Réécrivez le passage de l'article sur James Franco qui s'ouvre sur les mots contenant « Au Champs-Elysées Film » et se clôt sur « part de Godard). », en remplaçant « avant-première » par « projection spéciale ».

Extrait du texte:
·····
James Franco, acteur en vue (127 heures, Spider-Man), se pique aussi de réalisation. Il a ainsi tourné entre dix à quinze films, surtout des adaptations littéraires de Faulkner ou de Cormac McCarthy. En dépit de cette productivité exceptionnelle, il n'a jamais réussi à convaincre réellement. The Disaster Artist était ainsi une mise en abyme intéressante sur un film nullissime mais ne reste pas non plus éternellement dans les souvenirs de cinéphiles. 

Au Champs-Elysées Film Festival, a été présentée vendredi en avant-première (mais en son absence) sa nouvelle création The Pretenders. Comme ses précédents films, le film fait référence à d'autres œuvres antérieures. Néanmoins il ne s'agit plus d'adaptations littéraires sages et compassées ni d'un biopic sur le réalisateur d'un des films les plus nuls de l'Histoire du cinéma. Non, il s'agit ici d'un vrai-faux remake de Jules et Jim, grandement inspiré par les classiques de la Nouvelle Vague (Jules et Jim de Truffaut, Une femme est une femme et Bande à part de Godard).
·····
Données fournies:

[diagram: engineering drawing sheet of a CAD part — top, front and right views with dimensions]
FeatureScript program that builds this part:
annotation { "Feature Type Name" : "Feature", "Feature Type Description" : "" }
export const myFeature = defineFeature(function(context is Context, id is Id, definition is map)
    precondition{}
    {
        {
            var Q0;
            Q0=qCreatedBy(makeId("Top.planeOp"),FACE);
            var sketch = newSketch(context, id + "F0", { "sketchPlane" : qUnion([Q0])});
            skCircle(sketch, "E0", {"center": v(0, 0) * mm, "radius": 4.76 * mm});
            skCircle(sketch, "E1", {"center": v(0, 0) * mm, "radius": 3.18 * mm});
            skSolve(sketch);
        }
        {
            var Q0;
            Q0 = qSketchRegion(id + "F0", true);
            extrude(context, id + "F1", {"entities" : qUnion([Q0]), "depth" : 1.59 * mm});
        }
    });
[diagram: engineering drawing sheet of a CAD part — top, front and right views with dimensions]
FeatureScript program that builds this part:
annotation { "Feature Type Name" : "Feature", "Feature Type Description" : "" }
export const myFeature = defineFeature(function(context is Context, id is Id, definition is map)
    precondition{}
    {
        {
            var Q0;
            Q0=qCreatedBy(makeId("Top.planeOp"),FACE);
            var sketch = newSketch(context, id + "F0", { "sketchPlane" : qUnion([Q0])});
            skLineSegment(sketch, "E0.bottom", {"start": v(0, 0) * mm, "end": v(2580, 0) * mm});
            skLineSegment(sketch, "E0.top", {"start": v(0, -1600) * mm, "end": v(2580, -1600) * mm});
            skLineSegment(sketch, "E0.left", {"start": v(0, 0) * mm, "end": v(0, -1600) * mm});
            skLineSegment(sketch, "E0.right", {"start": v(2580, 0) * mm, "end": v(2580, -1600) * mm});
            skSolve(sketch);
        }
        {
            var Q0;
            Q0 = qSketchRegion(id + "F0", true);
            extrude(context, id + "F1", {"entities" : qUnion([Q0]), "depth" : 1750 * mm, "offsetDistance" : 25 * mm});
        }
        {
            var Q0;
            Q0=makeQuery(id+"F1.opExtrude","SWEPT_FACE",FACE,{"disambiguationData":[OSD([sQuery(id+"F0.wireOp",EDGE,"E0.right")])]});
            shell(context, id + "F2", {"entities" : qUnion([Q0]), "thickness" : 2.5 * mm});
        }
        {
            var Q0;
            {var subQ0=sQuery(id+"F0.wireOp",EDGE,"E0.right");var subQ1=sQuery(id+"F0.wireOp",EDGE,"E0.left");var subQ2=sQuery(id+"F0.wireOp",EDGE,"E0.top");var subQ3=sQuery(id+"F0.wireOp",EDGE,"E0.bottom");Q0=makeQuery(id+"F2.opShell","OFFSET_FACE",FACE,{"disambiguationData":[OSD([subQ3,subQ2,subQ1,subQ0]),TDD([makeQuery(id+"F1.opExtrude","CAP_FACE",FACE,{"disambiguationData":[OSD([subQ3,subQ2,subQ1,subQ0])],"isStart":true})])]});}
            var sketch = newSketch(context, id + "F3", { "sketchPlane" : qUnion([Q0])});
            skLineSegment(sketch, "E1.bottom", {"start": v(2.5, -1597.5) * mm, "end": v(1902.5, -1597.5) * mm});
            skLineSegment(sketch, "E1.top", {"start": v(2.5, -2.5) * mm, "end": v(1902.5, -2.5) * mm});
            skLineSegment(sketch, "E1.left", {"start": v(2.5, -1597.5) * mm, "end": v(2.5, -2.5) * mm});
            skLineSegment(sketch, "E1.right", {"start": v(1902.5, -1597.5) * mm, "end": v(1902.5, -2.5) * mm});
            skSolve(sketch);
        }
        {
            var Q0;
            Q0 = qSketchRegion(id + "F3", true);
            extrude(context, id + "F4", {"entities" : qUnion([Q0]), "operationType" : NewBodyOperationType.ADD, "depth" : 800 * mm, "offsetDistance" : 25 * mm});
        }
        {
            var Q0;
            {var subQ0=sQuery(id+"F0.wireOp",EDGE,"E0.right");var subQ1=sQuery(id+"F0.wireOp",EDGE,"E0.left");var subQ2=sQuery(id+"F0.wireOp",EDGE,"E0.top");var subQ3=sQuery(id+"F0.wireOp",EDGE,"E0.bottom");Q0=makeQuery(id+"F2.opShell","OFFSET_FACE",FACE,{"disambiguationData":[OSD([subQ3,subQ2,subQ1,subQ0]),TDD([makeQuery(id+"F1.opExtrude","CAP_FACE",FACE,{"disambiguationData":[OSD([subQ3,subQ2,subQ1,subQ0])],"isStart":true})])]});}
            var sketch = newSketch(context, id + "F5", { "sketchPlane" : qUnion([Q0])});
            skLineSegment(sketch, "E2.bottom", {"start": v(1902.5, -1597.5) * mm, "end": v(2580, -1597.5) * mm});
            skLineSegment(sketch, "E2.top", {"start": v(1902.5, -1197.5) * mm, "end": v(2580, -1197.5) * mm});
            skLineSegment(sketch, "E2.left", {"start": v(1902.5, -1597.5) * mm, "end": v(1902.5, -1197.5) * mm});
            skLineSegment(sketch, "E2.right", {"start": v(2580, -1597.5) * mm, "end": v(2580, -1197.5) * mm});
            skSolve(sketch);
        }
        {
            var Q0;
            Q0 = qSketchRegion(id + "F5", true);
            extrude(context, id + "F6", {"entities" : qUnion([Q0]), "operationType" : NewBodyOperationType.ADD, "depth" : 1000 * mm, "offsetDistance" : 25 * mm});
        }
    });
·····
Réponse:
Au Champs-Elysées Film Festival, a été présentée vendredi en projection spéciale (mais en son absence) sa nouvelle création The Pretenders. Comme ses précédents films, le film fait référence à d'autres œuvres antérieures. Néanmoins il ne s'agit plus d'adaptations littéraires sages et compassées ni d'un biopic sur le réalisateur d'un des films les plus nuls de l'Histoire du cinéma. Non, il s'agit ici d'un vrai-faux remake de Jules et Jim, grandement inspiré par les classiques de la Nouvelle Vague (Jules et Jim de Truffaut, Une femme est une femme et Bande à part de Godard).